Перечислить рыбьи болезни много трудней, чем описать всю человеческую хворь. Еще трудней перечислить рыбьи напасти, указать, кто из живущих рыбе не враг. Всякий старается ее по крайней мере поймать, а большей частью и съесть. Лягушка, беззубое ничтожество, и та пытается проглотить карпа: удостоверено фотографией. [1]

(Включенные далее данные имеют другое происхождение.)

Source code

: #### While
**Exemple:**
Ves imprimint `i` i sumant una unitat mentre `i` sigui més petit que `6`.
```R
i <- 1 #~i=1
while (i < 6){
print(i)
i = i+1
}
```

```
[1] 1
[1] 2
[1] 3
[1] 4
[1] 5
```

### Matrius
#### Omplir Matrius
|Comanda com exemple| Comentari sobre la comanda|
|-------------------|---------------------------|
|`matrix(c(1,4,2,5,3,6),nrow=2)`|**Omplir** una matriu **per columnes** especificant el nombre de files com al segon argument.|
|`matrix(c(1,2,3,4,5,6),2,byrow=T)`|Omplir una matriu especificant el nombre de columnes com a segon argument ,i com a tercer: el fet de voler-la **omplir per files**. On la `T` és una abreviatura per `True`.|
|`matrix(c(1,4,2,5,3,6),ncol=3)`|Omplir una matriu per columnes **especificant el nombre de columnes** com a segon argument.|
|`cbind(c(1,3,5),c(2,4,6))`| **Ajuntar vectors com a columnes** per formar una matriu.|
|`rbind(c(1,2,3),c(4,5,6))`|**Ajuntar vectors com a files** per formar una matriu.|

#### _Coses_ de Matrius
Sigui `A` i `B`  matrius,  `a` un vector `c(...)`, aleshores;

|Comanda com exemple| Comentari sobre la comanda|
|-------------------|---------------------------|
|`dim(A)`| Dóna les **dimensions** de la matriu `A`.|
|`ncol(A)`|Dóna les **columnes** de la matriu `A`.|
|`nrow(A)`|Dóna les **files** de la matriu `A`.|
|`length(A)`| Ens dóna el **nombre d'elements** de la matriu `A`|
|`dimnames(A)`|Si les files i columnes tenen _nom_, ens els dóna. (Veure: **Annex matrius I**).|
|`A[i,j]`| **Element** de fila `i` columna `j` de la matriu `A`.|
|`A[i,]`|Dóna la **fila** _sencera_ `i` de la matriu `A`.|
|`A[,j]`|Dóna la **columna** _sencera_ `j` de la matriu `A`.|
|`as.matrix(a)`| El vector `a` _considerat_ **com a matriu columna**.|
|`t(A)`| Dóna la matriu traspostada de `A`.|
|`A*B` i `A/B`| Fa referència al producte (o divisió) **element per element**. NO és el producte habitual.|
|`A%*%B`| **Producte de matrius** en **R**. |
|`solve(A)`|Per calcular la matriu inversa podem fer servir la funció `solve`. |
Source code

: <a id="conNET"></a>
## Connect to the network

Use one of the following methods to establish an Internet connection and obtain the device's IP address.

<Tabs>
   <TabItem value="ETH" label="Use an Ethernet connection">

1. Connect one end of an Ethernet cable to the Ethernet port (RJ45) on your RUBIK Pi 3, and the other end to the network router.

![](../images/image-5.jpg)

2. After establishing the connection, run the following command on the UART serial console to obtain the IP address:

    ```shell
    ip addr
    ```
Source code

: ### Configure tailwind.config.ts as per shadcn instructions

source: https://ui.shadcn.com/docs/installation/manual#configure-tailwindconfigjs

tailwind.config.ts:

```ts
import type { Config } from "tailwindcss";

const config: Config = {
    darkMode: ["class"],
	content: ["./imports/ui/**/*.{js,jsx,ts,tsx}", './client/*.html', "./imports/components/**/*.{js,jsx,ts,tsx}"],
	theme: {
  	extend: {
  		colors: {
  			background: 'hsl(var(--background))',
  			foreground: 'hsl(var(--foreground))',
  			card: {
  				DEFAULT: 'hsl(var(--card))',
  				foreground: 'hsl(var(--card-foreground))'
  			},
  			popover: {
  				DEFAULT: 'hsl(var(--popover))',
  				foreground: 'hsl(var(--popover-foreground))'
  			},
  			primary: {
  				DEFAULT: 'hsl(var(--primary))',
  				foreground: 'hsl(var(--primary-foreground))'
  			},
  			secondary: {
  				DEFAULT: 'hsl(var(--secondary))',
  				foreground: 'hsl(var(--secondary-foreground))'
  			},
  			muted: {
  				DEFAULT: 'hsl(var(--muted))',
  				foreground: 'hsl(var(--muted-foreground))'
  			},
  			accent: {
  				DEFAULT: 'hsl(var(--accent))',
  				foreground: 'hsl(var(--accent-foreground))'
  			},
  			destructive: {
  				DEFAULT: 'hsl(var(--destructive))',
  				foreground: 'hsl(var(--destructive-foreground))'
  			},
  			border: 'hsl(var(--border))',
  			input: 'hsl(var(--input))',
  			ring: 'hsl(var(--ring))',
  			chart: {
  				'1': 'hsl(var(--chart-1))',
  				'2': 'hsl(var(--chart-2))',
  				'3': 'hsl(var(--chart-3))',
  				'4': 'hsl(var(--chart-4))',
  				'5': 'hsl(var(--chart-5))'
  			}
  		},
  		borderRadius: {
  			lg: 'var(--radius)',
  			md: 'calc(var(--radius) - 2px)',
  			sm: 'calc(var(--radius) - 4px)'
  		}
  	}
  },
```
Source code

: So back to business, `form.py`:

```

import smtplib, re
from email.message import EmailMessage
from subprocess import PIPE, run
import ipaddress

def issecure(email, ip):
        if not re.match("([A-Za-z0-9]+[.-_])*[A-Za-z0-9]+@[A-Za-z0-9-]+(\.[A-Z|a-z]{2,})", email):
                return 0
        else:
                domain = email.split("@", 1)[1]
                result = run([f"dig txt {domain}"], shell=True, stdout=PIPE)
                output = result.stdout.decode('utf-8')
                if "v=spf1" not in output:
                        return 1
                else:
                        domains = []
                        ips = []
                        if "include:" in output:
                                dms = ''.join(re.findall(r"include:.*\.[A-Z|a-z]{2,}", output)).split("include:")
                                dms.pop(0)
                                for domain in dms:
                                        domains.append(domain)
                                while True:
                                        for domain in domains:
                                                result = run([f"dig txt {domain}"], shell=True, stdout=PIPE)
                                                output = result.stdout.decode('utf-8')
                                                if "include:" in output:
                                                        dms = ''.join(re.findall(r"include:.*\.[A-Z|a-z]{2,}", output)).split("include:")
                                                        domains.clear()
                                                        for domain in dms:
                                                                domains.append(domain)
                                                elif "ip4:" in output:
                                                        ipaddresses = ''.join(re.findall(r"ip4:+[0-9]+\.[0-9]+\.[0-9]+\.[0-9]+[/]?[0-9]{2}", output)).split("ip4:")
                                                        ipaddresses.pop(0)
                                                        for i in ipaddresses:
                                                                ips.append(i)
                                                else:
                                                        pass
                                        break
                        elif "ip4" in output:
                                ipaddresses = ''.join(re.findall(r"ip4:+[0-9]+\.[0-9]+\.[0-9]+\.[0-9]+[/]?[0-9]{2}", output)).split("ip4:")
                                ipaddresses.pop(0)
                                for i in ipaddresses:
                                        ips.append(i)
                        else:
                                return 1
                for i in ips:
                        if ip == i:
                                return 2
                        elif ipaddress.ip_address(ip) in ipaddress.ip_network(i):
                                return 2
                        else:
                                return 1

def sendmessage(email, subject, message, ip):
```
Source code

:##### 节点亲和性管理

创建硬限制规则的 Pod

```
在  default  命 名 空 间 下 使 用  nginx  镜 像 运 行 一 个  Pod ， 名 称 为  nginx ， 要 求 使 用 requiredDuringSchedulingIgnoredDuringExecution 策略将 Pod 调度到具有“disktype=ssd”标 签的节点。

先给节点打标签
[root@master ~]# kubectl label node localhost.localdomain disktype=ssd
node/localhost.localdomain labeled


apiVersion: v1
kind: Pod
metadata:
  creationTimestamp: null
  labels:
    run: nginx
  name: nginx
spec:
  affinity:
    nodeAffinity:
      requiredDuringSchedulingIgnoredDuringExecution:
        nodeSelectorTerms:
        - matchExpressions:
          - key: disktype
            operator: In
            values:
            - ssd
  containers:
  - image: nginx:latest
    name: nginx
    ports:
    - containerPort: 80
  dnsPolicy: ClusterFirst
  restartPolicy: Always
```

Нет, чувствовать себя как рыба в воде, — это еще далеко не идеал счастья. Надо на такое самочувствие взглянуть с рыбьей точки зрения, тогда, может быть, оно совсем иначе покажется.
1
Фотография удостоверяет непоколебимо.
ГЛУШЕНИЕ РЫБЫ
У плоских берегов больших озер, над тихими мелкими заводями рек, едва схватит воду первый мороз, образуется тонкий прозрачный лед, и, пока он, оплотнев, не помутнеет, не запорошится снегом, — там, как и по всем мелким озеркам, иногда в течение ряда ночей можно глушить рыбу. Рыба видна сквозь лед. Она стоит неподвижно, часто прикасаясь головой к прозрачной предательской преграде. Ищет ли рыба воздуха, совершаются ли на дне при замерзании воды какие-то перемены, выгоняющие рыбу на поверхность? Предполагать легко что угодно, узнать наверное что-нибудь—трудно, но, несомненно, что даже такие донные жители, как окунь и налим, для чего-то, пока не уйдут в ямы, стоят, чуть ли не приткнувшись головами ко льду. Вот тут достаточно умелого удара «кийком» по льду, чтобы оглушенная рыба перевернулась спиной вниз. Замечательно, как по воде оглушает удар: крупная рыба, стоящая иногда сантиметров на сорок от поверхности, все-таки всплывает, хотя бы на миг, без сознания. Легкий топорик должен действовать тут мгновенно и с умом: не рубить лишнего льда, когда каждый удар дороже денег, не беречь его чересчур, чтобы не оказаться перед рыбой, не пролезающей в прорубь: она должна быть вырублена как раз в меру по рыбе. Добавочная разрубка почти всегда кончается тем, что опомнившаяся рыба уходит.
Вынимают рыбу сачком, ни в коем случае не руками. Мало-мальски крупная рыба, схваченная рукой, непременно вырвется, скользкая ледяшка, из стынущих в ледяной воде пальцев. Сачок делается плоским, то есть не глубоким, из прочной сетки, способной выдержать и такую работу, как выкидывание нескольких кусков льда.
Легкость и тяжесть в кийке должны согласовываться. Палка сосновая, легкая, сухая, гладкая в полтора метра, а набалдашник в сантиметров двадцать пять из дубового или березового полена. Удар кийка, проламывающий лед, никуда не годится. От слишком легкого стука по льду никакого толку не будет. Набалдашник должен в намеченную точку не врезаться впопыхах, кое-как, краем, а бухнуть уверенно, тяжко, сосредоточенно—при свете факела, пылающего красным огнем. Факелы заготовляются, высушиваясь с лета, из смолистых сосновых пней. Верхушки их смазываются несколько раз нефтью и проверяются на вспышку: один загорелся от спички, сгорел ярко—значит, ему подобные, не попав в сырость, окажутся не хуже. Без десятка испытанных факелов нет смысла итти в зимнюю темь.